(GIVEN ENTRIES Opens)

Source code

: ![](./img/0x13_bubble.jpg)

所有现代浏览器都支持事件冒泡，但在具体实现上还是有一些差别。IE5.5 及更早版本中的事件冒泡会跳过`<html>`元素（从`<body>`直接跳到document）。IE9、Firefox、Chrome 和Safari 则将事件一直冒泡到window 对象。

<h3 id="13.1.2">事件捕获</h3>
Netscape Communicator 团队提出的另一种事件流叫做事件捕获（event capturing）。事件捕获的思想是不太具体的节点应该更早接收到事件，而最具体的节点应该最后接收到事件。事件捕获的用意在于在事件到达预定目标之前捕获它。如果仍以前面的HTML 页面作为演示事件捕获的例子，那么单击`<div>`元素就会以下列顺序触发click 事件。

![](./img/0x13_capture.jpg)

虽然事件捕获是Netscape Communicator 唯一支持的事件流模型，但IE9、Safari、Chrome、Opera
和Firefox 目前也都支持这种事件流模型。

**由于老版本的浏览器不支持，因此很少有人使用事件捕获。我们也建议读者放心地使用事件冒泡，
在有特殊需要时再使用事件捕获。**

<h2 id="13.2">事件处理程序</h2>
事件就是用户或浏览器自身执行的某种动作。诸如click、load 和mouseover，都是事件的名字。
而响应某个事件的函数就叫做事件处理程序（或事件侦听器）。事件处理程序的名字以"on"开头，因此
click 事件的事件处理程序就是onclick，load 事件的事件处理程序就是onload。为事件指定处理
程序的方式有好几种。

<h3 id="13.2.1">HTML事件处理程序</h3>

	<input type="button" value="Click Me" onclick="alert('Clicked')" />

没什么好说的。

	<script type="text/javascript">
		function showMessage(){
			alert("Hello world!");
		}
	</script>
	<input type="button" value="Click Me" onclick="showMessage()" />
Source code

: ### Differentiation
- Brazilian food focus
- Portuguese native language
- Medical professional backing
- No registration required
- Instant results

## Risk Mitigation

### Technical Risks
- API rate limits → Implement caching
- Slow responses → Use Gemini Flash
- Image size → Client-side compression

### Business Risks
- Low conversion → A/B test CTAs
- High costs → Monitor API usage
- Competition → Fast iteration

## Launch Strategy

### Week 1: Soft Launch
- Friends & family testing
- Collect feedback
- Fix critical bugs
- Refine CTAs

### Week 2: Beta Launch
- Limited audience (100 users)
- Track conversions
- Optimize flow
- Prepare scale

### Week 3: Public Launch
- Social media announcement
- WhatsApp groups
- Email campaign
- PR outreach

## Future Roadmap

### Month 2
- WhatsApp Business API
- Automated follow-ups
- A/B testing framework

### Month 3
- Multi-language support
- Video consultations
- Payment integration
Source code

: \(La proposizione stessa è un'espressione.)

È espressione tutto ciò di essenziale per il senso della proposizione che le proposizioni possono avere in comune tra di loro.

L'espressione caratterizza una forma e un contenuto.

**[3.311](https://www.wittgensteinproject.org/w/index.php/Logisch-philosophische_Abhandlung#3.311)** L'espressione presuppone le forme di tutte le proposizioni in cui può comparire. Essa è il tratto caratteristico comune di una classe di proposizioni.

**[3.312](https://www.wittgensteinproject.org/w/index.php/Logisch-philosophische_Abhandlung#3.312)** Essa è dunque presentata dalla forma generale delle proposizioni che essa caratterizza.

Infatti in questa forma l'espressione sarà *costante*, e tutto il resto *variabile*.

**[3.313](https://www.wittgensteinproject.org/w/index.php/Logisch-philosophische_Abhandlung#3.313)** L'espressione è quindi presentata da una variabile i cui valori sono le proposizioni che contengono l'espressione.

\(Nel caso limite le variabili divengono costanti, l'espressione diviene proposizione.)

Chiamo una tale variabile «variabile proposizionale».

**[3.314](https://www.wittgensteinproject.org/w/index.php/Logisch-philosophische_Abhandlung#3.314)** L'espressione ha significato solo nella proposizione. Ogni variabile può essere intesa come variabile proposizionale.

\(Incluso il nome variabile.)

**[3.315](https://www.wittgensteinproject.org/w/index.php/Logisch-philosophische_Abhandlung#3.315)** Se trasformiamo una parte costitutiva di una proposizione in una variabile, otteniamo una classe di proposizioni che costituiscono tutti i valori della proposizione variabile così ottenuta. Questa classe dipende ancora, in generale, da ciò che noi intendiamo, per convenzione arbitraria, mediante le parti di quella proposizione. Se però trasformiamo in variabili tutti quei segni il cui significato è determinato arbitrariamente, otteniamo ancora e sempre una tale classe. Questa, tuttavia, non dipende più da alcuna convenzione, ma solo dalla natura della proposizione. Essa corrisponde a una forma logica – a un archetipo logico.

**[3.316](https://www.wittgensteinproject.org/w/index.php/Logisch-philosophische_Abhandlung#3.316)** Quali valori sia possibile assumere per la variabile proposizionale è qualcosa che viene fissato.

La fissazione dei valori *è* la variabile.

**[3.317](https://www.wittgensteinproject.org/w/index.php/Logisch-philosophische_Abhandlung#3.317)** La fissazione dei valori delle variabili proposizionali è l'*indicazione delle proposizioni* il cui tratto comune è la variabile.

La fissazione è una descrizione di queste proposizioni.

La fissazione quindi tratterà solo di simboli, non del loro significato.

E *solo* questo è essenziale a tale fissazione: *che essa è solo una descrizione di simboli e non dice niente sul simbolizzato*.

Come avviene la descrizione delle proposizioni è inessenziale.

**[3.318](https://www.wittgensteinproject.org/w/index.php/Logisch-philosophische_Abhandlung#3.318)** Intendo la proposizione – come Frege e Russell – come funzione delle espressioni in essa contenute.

(GIVEN ENTRIES Closes)

#### PROBLEM TO WORK ON
Wherever the string "caratterizza" appears in the records above, copy the line it sits in.

#### SOLUTION TO THE PROBLEM
L'espressione caratterizza una forma e un contenuto.
**[3.312](https://www.wittgensteinproject.org/w/index.php/Logisch-philosophische_Abhandlung#3.312)** Essa è dunque presentata dalla forma generale delle proposizioni che essa caratterizza.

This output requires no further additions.